AMAN Mura: Monyon Ito Samah Ingkat Tirui, Jaga Tana Danum Tito

Baritorayapost.com, MURUNG RAYA – Masyarakat adat di Murung Raya Kalimantan Tengah sebelum bergabung dalam satu wadah yang terorganisir, yaitu Aliansi Masyarakat Adat Nusantara (AMAN), telah membentuk Aliansi Masyarakat Adat (AMA) yang dipimpin oleh Bapak Melody bersama dengan Yayasan Bina Sumber Daya (YBSD) jaringan Wahana Lingkungan Hidup Indonesia (WALHI) Kalteng  yang dikepalai oleh Bapak Andreas N.J Udang, M.Sc pada tahun 1999.

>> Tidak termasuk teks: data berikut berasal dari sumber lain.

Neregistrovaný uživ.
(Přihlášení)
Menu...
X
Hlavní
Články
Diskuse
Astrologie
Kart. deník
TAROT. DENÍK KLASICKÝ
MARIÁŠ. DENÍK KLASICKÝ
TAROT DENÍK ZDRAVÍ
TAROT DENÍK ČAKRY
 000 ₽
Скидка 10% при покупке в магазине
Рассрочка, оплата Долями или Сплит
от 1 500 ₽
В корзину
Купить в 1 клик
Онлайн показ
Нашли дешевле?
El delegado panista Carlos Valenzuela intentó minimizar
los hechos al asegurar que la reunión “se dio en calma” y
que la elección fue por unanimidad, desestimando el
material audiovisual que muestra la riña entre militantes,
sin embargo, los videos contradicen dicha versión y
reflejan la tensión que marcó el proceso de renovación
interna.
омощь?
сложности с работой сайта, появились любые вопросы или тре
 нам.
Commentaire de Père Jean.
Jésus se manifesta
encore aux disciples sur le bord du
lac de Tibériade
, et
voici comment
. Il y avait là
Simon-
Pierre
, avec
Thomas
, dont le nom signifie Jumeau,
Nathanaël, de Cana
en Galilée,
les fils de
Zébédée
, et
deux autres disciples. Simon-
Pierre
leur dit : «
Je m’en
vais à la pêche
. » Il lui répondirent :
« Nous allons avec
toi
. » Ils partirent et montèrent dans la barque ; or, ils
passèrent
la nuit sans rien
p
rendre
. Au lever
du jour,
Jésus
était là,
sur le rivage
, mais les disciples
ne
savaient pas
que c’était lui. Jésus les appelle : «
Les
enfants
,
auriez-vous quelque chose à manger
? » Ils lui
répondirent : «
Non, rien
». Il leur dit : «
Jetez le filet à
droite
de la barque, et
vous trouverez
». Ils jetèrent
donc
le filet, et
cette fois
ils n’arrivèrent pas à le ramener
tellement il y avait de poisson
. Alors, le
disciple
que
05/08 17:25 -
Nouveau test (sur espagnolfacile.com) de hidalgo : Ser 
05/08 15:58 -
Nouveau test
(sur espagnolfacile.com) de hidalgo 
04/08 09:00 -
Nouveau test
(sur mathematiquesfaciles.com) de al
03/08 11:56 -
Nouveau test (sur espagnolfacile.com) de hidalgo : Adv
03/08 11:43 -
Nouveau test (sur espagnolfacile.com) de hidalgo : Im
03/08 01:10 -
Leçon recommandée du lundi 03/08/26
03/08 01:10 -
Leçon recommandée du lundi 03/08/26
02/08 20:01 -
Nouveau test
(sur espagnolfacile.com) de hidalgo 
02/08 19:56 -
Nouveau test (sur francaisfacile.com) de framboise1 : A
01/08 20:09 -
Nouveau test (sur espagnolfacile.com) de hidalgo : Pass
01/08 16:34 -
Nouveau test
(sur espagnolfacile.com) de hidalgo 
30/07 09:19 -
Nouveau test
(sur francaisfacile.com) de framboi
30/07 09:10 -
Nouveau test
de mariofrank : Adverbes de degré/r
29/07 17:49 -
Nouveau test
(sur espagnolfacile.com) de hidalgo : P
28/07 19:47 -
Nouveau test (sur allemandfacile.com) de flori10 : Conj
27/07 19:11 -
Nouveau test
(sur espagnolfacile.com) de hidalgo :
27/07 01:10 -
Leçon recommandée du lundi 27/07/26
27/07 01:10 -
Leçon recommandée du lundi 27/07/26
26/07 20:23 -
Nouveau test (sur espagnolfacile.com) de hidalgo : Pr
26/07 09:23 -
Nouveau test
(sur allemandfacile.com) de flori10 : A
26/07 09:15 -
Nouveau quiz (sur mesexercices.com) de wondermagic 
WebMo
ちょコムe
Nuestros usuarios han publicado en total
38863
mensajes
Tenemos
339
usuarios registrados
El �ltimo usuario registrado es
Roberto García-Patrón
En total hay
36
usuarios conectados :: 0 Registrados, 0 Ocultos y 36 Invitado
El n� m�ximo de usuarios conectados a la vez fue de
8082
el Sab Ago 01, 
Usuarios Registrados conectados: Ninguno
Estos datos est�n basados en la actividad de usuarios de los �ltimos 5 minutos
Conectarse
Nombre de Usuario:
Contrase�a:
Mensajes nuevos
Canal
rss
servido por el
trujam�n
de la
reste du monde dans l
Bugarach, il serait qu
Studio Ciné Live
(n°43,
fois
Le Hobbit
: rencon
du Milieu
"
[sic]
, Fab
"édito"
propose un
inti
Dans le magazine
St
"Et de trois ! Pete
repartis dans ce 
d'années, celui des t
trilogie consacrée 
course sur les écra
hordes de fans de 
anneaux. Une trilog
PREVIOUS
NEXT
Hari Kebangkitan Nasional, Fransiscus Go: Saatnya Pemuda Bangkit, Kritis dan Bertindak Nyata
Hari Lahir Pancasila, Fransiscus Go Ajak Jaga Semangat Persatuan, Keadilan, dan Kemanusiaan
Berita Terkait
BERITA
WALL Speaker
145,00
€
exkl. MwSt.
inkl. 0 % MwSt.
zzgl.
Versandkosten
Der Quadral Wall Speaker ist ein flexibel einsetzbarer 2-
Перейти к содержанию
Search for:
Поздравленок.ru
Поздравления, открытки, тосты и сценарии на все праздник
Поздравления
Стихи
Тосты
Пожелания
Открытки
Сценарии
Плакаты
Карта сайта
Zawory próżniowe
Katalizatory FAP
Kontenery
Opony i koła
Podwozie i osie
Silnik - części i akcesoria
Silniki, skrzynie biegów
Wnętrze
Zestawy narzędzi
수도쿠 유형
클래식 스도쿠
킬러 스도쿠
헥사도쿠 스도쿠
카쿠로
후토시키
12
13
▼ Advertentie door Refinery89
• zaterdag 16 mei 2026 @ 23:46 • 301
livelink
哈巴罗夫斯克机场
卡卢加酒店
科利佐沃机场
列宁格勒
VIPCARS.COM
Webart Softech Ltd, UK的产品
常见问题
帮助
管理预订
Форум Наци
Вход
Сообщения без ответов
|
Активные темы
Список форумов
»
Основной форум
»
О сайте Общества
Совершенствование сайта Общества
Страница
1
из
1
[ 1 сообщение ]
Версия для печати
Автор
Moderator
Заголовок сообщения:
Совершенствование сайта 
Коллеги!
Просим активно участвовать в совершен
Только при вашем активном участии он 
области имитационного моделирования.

Beberapa waktu setelah itu atau 17 Maret 1999 terbentuklah AMAN di Jakarta. Kemudian pada 2006 dilaksanakan Musyawarah Wilayah I Kalimantan Tengah di Palangka Raya. Hanya saja sejak 2006 sampai dengan 2010 tidak ada kejelasan dalam kepengurusan. Baru pada 2011 Bapak Thomas dan Bapak Odor menyuarakan hak-hak tenurial masyarakat adat Kalimatan khususnya Suku Dayak Punan di Kalimantan Tengah ke Kementerian Kehutanan dan Komnas HAM yang didampingi oleh PB AMAN di mana kala itu keduanya mengalami kriminalisasi  yang dilakukan oleh Aparat dan Pemerintah Setempat.

Bacaan Lainnya

Setelah melewati berbagai permasalahan, kedua aktivis  ini membentuk formatur tunggal dalam mempersiapkan Pengurus Daerah AMAN Murung Raya pada 2012. Akan tetapi pengurus hasil Musyawarah Daerah AMANDA Murung Raya itu pun mengalami berbagai permasalahan internal sehingga kembali terjadi kevakuman organisasi sampai dengan Juli 2016. Kevakuman ini menyebabkan tidak adanya pendampingan serta pembelaan secara terorganisir untuk berbagai permasalahan di komunitas adat yang ada di daerah Murung Raya, baik itu intimidasi maupun kriminalisasi serta menurunnya pemahaman untuk mempertahankan adat istiadat, budaya dan wilayah adat yang seharusnya selalu dijaga dan dilestarikan untuk generasi yang akan datang dan juga merupakan warisan leluhur yang sangat berharga bagi masyarakat adat di daerah Murung Raya.

Adapun permasalahan yang dihadapi masyarakat adat di setiap komunitas yaitu banyaknya perusahaan tambang dan perusahaan kayu yang tidak ada sama sekali keberpihakannya terhadap masyarakat adat bahkan tidak jarang adanya intimidasi maupun kriminalisasi yang mereka alami. Bahkan masyarakat adat banyak sebagai penonton di wilayah adatnya sendiri ketika kekayaan alamnya dinikmati oleh pihak perusahaan. Sebaliknya masyarakat adat hanya menerima penderitaan semata seperti sungai tercemar, tidak dihargainya adat istiadat, konflik sesama masyarakat sendiri maupun terhadap pihak perusahaan dan aparat keamanan.